When the solution is in the listening. The gift of being heard – Part 4

By Dr. Joe Isbister

In this series of blogs I have discussed what Solution-focused coaching looks like, including some of the common techniques associated with this approach and why it works. When it works, it feels like magic. Whilst these techniques are key ingredients of this magic, there is a danger that it can overlook a more fundamental element that is needed: Listening.

Solution Focused Ears

Solution-focused work has a substantial and important contribution to make on this subject. Solution-focused work is known for advocating what have been termed appreciative listening skills, which in turn, greatly assist in the facilitation of solution-finding. But what does listening with appreciative, solution-focused ears look like? What does it sound like?

Some of the common listening techniques associated with a solution-focused approach are covered below. Here’s what they look like in practice and why they can work.

Echoing key words

Reflecting back a clients’ words to them. Often embedded within a question.

Typical examples

You describe your job as a ‘juggling act’. What do you mean by a juggling act?
You described your situation as feeling like ‘an earthquake. Can you describe that earthquake feeling more?

Why it can work

The choice of a client’s words is a window into their thinking. Certain words can carry a heavy amount of meaning. The skill is in recognising when those words occur. This also helps to build rapport, resolve ambiguity and creates a sense of being heard.

Drawing out more detail

Clients have a tendency to make generalisations which can be vague. Solution-focused practitioners will recognise these moments, reflecting them back using the client’s words and then expanding on them by probing for details.

───

→ WHAT YOU NEED TO DO
Using the coaching blog post above, decide whether each statement agrees with it. Answer yes or no for each, and quote the exact words of the post that decide it.
(a) When echoing key words, the client's words are often placed inside a question.
(b) The post says the skill lies in choosing which words the client should use.
(c) Solution-focused practitioners let a client's vague generalizations pass without comment.

───

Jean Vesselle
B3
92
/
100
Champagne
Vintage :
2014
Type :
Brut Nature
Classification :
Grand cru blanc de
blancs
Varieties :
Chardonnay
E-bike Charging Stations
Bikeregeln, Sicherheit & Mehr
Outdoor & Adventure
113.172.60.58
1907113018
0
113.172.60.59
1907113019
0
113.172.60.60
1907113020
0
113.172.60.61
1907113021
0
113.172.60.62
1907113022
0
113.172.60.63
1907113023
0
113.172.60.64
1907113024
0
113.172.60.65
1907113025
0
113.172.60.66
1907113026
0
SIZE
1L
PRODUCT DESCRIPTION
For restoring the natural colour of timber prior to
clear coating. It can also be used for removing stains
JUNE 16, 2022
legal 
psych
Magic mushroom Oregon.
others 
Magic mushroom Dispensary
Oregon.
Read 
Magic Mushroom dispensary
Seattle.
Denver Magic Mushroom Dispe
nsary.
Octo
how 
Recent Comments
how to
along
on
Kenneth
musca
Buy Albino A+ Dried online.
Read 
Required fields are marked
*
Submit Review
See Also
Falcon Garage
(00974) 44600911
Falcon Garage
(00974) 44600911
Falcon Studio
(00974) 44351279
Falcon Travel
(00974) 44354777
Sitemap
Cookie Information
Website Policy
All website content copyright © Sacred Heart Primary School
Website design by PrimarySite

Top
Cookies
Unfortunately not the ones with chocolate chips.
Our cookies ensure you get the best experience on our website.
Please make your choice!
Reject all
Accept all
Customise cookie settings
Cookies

───

→ REPLY
(a) Yes: "Often embedded within a question."
(b) No: "The skill is in recognising when those words occur."
(c) No: "Solution-focused practitioners will recognise these moments, reflecting them back using the client’s words and then expanding on them by probing for details."